▶ [Work instruction]
Print, in exact form, the lines below from the one containing "### Documentation Impact" through the one containing "### Security Framework", and omit all others.

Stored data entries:

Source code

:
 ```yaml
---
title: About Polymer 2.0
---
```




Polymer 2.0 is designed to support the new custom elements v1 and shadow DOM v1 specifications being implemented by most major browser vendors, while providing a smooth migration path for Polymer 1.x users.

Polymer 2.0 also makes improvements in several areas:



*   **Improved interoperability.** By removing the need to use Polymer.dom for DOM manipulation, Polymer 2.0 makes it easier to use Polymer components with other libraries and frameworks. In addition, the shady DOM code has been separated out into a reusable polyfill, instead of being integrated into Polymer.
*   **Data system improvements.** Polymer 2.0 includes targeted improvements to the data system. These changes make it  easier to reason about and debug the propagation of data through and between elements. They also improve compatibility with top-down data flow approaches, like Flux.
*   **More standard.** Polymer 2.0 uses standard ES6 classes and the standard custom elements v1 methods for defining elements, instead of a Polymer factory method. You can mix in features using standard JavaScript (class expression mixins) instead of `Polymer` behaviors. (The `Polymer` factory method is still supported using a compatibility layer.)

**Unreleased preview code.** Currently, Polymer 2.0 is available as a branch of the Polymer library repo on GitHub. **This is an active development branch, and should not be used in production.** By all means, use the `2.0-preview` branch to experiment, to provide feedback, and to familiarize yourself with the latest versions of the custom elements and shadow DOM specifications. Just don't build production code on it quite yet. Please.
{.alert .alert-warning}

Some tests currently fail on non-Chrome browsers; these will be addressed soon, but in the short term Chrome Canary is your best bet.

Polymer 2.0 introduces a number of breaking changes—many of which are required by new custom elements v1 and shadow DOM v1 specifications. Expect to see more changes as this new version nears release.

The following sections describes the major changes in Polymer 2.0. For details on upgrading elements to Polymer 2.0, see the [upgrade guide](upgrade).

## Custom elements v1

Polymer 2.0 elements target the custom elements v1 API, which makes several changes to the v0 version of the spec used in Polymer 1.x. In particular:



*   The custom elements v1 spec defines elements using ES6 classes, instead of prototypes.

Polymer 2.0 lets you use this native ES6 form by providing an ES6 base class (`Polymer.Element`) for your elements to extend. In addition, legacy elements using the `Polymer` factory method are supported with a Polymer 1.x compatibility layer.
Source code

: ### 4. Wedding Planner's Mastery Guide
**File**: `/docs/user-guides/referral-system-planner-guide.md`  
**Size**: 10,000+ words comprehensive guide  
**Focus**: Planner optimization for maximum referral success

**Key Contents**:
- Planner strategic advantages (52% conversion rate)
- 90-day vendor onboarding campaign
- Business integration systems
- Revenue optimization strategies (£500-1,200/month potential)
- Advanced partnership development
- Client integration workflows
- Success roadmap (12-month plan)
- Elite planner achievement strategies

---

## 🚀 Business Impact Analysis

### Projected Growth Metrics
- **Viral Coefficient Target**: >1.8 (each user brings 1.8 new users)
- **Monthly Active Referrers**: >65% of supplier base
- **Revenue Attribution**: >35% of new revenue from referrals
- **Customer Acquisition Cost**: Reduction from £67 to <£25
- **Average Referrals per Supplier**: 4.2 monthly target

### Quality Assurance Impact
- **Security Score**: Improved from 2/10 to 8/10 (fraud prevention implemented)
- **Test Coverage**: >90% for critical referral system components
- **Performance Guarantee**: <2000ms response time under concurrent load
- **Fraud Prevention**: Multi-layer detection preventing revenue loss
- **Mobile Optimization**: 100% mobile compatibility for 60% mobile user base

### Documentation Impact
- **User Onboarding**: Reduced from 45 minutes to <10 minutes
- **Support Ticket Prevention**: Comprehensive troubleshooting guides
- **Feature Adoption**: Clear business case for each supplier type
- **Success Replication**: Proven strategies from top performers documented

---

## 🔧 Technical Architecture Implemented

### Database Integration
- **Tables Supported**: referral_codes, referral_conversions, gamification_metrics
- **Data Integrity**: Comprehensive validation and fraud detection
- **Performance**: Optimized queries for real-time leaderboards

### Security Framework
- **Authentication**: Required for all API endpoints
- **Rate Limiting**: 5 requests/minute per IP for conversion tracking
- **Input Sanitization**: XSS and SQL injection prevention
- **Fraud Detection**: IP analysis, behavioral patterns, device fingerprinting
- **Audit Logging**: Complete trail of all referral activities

▶ [Your solution]
### Documentation Impact
- **User Onboarding**: Reduced from 45 minutes to <10 minutes
- **Support Ticket Prevention**: Comprehensive troubleshooting guides
- **Feature Adoption**: Clear business case for each supplier type
- **Success Replication**: Proven strategies from top performers documented

---

## 🔧 Technical Architecture Implemented

### Database Integration
- **Tables Supported**: referral_codes, referral_conversions, gamification_metrics
- **Data Integrity**: Comprehensive validation and fraud detection
- **Performance**: Optimized queries for real-time leaderboards

### Security Framework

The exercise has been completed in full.